• [Brief]
Return every line of the records, exact and in full, until you have returned the line with "Atrikel ist ein sehr breiter Begriff und ohne", and include none of the pictures.

• [Provided records]
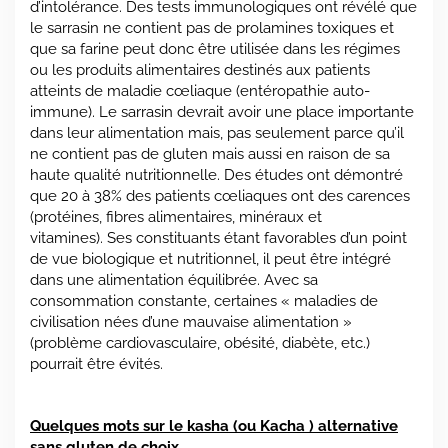
d’intolérance. Des tests immunologiques ont révélé que
le sarrasin ne contient pas de prolamines toxiques et
que sa farine peut donc être utilisée dans les régimes
ou les produits alimentaires destinés aux patients
atteints de maladie cœliaque (entéropathie auto-
immune). Le sarrasin devrait avoir une place importante
dans leur alimentation mais, pas seulement parce qu’il
ne contient pas de gluten mais aussi en raison de sa
haute qualité nutritionnelle. Des études ont démontré
que 20 à 38% des patients cœliaques ont des carences
(protéines, fibres alimentaires, minéraux et
vitamines). Ses constituants étant favorables d’un point
de vue biologique et nutritionnel, il peut être intégré
dans une alimentation équilibrée. Avec sa
consommation constante, certaines « maladies de
civilisation nées d’une mauvaise alimentation »
(problème cardiovasculaire, obésité, diabète, etc.)
pourrait être évités.
Quelques mots sur le kasha (ou Kacha ) alternative
sans gluten de choix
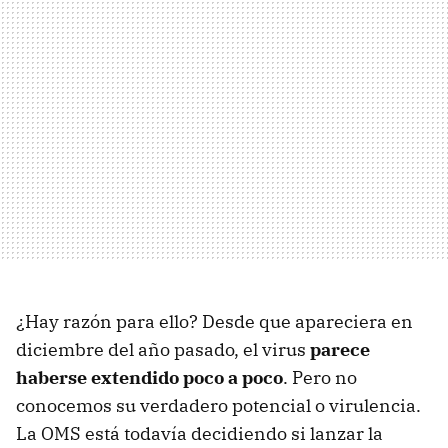
¿Hay razón para ello? Desde que apareciera en
diciembre del año pasado, el virus
parece
haberse extendido poco a poco
. Pero no
conocemos su verdadero potencial o virulencia.
La OMS está todavía decidiendo si lanzar la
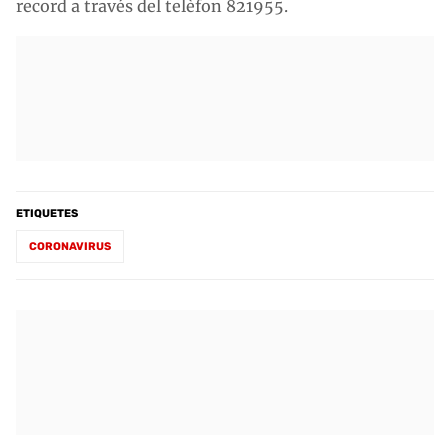
record a través del telèfon 821955.
ETIQUETES
CORONAVIRUS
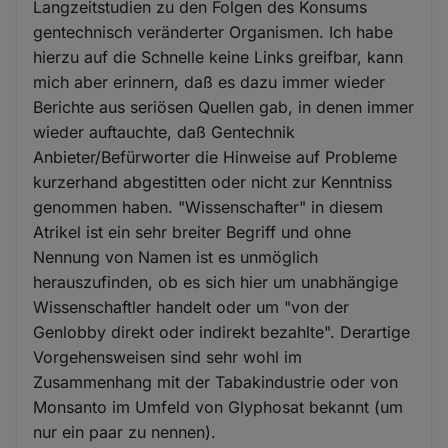
Langzeitstudien zu den Folgen des Konsums
gentechnisch veränderter Organismen. Ich habe
hierzu auf die Schnelle keine Links greifbar, kann
mich aber erinnern, daß es dazu immer wieder
Berichte aus seriösen Quellen gab, in denen immer
wieder auftauchte, daß Gentechnik
Anbieter/Befürworter die Hinweise auf Probleme
kurzerhand abgestitten oder nicht zur Kenntniss
genommen haben. "Wissenschafter" in diesem
Atrikel ist ein sehr breiter Begriff und ohne
Nennung von Namen ist es unmöglich
herauszufinden, ob es sich hier um unabhängige
Wissenschaftler handelt oder um "von der
Genlobby direkt oder indirekt bezahlte". Derartige
Vorgehensweisen sind sehr wohl im
Zusammenhang mit der Tabakindustrie oder von
Monsanto im Umfeld von Glyphosat bekannt (um
nur ein paar zu nennen).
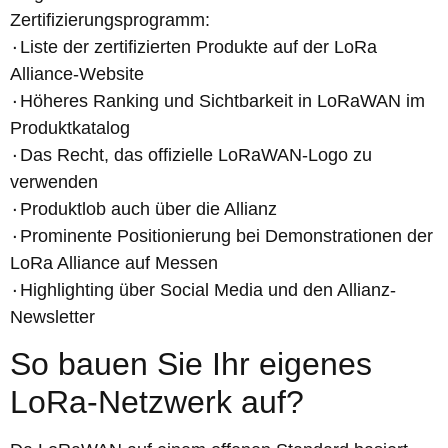
Zertifizierungsprogramm:
۰Liste der zertifizierten Produkte auf der LoRa
Alliance-Website
۰Höheres Ranking und Sichtbarkeit in LoRaWAN im
Produktkatalog
۰Das Recht, das offizielle LoRaWAN-Logo zu
verwenden
۰Produktlob auch über die Allianz
۰Prominente Positionierung bei Demonstrationen der
LoRa Alliance auf Messen
۰Highlighting über Social Media und den Allianz-
Newsletter
So bauen Sie Ihr eigenes
LoRa-Netzwerk auf?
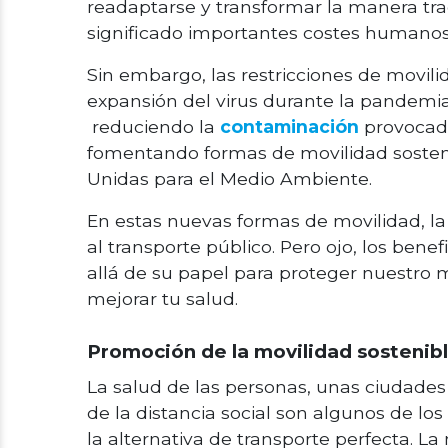
readaptarse y transformar la manera tra
significado importantes costes humano
Sin embargo, las restricciones de movil
expansión del virus durante la pandemia
reduciendo la
contaminación
provocada
fomentando formas de movilidad sosten
Unidas para el Medio Ambiente.
En estas nuevas formas de movilidad, la 
al transporte público. Pero ojo, los ben
allá de su papel para proteger nuestro
mejorar tu salud.
Promoción de la movilidad sostenib
La salud de las personas, unas ciudades
de la distancia social son algunos de lo
la alternativa de transporte perfecta. La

• [Response to the task]
d’intolérance. Des tests immunologiques ont révélé que
le sarrasin ne contient pas de prolamines toxiques et
que sa farine peut donc être utilisée dans les régimes
ou les produits alimentaires destinés aux patients
atteints de maladie cœliaque (entéropathie auto-
immune). Le sarrasin devrait avoir une place importante
dans leur alimentation mais, pas seulement parce qu’il
ne contient pas de gluten mais aussi en raison de sa
haute qualité nutritionnelle. Des études ont démontré
que 20 à 38% des patients cœliaques ont des carences
(protéines, fibres alimentaires, minéraux et
vitamines). Ses constituants étant favorables d’un point
de vue biologique et nutritionnel, il peut être intégré
dans une alimentation équilibrée. Avec sa
consommation constante, certaines « maladies de
civilisation nées d’une mauvaise alimentation »
(problème cardiovasculaire, obésité, diabète, etc.)
pourrait être évités.
Quelques mots sur le kasha (ou Kacha ) alternative
sans gluten de choix
¿Hay razón para ello? Desde que apareciera en
diciembre del año pasado, el virus
parece
haberse extendido poco a poco
. Pero no
conocemos su verdadero potencial o virulencia.
La OMS está todavía decidiendo si lanzar la
record a través del telèfon 821955.
ETIQUETES
CORONAVIRUS
Langzeitstudien zu den Folgen des Konsums
gentechnisch veränderter Organismen. Ich habe
hierzu auf die Schnelle keine Links greifbar, kann
mich aber erinnern, daß es dazu immer wieder
Berichte aus seriösen Quellen gab, in denen immer
wieder auftauchte, daß Gentechnik
Anbieter/Befürworter die Hinweise auf Probleme
kurzerhand abgestitten oder nicht zur Kenntniss
genommen haben. "Wissenschafter" in diesem
Atrikel ist ein sehr breiter Begriff und ohne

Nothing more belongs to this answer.